Du streifst, ehe sie fallen,
von den Buchenzweigen ein Rot.

Aus den Schichten biblischer und geschichtlicher Überlieferung treten auf eine oft frappierende Weise jüngste Vergangenheit und Gegenwart ins Licht:

Wer vor Mitternacht unseren Reigen verläßt,
den flicht der Henker aufs Rad.
Frau Kriemhild gibt ihren Gästen ein Fest
zwei Jahre nach Stalingrad.

Obwohl Grünings Verse kaum Anlaß bieten, Autobiographisches zu entschlüsseln (es sei denn, man nähme ein Gedicht wie „Exhumierung“ in jenen Erfahrungsbereich, den die Kindheit seiner Generation am Rande des Krieges gestreift hat: „Wir schürfen / die Gräber auf der Gefallenen,/ schürfen sie auf für die Toren: es ist / ihnen unzureichend die Antwort, / die uns der Tod gab“), ist seine Lyrik erkennbar von jener Auseinandersetzung geprägt, die man als moralische und intellektuelle Problematisierung eines Lebensgefühls bezeichnen könnte, in dessen Zentrum die Frage nach der Sinngebung des Lebens steht. Grüning hat es sich dabei weder mit seinen Fragen noch mit seinen Antworten leicht gemacht.
Vergleicht man seinen Entwicklungsweg mit dem anderer Lyriker seiner Generation, die Germanistik, Publizistik oder Theaterwissenschaft studiert haben, so fällt auf, daß es sich bei ihm um keinen „homme de lettres“ handelt. Uwe Grüning ist in mancherlei Hinsicht ein Sonderfall in der jüngeren Lyrik der DDR, obwohl seine Biographie kaum Außergewöhnliches aufweist.
Seit seinem zweiten Lebensjahr in der Nähe Glauchaus in Sachsen lebend, ist er in seinen Erfahrungen nicht durch die großstädtischen Zentren unseres Landes geprägt worden. Obwohl in seinem Elternhaus das herrschte, was man gemeinhin ein „musisches Klima“ nennt, entschloß er sich nach dem Abitur 1960 überraschend, ein technisches Studium in Ilmenau aufzunehmen. Er studierte Fertigungstechnik, wurde Diplomingenieur und promovierte. Heute lebt er als Fachschullehrer in Jena. Etwa seit seinem neunten Lebensjahr Gedichte schreibend, veröffentlicht er seit Mitte der sechziger Jahre in Zeitschriften und zahlreichen Anthologien der DDR vorwiegend Lyrik, aber auch kürzere Prosa. Mit einer „Replik“ auf eine Rezension zur Lyrik Erich Arendts machte er auch als Essayist auf sich aufmerksam.
----
▸ AUFGABE:
Führe den Text über den Lyriker Uwe Grüning im Anschluss an seinen letzten Satz weiter.

▸ DATENTEIL:
----
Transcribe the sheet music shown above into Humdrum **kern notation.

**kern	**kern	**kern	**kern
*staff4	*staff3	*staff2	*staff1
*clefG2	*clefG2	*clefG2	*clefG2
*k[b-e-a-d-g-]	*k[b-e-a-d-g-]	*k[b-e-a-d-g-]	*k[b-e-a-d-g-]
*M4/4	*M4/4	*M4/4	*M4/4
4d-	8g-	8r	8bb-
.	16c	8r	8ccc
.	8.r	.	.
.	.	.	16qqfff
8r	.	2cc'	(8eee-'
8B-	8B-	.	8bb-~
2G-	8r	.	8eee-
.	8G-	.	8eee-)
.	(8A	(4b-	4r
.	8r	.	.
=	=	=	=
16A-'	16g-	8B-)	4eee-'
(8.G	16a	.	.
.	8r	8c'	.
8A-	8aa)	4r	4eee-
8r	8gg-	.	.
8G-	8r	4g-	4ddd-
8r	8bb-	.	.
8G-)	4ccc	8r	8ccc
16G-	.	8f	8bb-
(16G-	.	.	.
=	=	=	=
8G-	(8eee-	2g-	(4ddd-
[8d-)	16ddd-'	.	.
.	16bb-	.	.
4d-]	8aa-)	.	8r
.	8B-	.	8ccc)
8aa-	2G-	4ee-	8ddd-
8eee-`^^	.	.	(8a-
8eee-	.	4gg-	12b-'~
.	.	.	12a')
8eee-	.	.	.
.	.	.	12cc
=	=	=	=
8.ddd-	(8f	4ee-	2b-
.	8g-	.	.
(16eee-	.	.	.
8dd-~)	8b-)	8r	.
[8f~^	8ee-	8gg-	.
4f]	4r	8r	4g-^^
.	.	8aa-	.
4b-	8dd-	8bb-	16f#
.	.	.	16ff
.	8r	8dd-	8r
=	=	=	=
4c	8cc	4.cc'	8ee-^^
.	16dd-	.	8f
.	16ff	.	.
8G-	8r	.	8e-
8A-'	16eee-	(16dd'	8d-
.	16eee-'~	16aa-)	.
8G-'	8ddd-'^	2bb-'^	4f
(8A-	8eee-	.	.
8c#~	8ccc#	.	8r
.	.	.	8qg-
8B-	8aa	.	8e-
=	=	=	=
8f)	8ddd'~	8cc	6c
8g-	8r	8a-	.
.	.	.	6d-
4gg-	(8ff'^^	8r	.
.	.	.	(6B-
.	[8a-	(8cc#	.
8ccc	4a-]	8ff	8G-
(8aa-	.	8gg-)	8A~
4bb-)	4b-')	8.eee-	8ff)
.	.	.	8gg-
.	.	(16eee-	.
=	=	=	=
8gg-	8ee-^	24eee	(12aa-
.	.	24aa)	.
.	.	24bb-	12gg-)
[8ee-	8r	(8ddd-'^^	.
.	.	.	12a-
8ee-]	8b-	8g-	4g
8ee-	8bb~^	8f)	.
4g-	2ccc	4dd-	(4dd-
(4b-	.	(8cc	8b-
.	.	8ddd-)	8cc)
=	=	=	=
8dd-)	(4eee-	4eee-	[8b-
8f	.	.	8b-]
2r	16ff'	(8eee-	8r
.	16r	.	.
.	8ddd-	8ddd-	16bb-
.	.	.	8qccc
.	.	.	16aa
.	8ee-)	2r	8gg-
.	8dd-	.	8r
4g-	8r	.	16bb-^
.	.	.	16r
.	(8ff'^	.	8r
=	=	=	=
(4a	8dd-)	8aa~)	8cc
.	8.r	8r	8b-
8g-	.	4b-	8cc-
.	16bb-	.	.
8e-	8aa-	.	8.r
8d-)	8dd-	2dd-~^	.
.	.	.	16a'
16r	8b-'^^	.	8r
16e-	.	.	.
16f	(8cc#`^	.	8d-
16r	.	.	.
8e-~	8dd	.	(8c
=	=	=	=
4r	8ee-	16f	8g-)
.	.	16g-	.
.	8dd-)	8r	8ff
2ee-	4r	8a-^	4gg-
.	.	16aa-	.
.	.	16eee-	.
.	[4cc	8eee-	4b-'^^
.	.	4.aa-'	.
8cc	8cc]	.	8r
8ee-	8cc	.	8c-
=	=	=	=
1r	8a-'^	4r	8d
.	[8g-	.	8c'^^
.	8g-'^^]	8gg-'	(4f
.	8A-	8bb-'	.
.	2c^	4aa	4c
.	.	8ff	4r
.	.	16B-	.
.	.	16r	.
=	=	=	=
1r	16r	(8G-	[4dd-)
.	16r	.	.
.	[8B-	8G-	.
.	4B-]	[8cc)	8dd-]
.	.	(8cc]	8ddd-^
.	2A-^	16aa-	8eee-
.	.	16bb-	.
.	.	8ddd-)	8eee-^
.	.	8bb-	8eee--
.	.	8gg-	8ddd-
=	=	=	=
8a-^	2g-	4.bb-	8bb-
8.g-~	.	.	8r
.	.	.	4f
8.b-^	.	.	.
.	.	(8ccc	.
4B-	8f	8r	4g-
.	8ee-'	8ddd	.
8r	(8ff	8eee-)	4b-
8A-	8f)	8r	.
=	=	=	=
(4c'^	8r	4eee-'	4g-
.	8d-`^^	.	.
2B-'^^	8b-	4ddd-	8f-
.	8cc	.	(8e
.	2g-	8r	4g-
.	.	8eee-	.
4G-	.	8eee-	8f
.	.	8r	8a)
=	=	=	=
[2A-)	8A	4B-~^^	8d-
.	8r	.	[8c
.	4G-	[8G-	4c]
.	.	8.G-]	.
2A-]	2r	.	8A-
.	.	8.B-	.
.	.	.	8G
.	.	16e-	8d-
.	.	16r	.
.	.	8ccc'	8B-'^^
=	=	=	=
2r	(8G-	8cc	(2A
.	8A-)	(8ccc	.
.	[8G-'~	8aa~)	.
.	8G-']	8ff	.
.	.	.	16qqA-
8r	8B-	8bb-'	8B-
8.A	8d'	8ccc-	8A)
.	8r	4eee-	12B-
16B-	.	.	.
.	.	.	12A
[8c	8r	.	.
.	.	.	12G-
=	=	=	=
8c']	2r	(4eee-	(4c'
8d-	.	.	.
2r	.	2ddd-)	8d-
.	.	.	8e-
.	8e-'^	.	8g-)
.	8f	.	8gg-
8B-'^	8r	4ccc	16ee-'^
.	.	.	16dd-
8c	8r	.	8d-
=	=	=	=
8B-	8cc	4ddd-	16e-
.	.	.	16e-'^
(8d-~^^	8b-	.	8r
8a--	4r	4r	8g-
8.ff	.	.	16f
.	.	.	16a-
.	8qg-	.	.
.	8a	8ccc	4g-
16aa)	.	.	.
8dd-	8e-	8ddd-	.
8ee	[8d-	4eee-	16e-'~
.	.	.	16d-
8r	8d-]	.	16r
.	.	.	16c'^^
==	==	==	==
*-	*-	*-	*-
----
▸ SCHRIFTLICHE ANTWORT:
Grüning selbst sieht zwischen seinem Beruf und dem Schreiben keinen Widerspruch. Die Ausübung einer technisch-wissenschaftlichen Tätigkeit bringt es im Gegenteil mit sich, daß in seinem Weltbild keine Befangenheit dem gegenüber ist, was die Naturwissenschaften in unserem Jahrhundert entdeckt und entwickelt haben. Andererseits ist er alles andere als ein „schreibender Ingenieur“. Sein Beruf erlaubt ihm eine gewisse Unabhängigkeit als durchaus produktiver Schriftsteller. Davon zeugt u.a. auch das Manuskript eines Romans, an dem er zur Zeit arbeitet.
Die Mitteilung derartiger Fakten vermag allerdings nur dann wesentlich zu werden, wenn die im Spannungsraum zwischen „Beruf“ und „Freizeit“ entstehenden Gedichte ihrem Gehalt und ihrer Sprachführung nach über das hinausweisen, was man allgemein mit dem Begriff der „Selbstverständigung“ bezeichnet. Gerade dadurch, daß sich Grünings Gedichte wesentlich von solchen Texten unterscheiden, die, sich im Vorfeld der Literatur bewegend, als ihren einzigen Ausweis eben den der Selbstverständigung bereithalten, machen sie auf sich aufmerksam.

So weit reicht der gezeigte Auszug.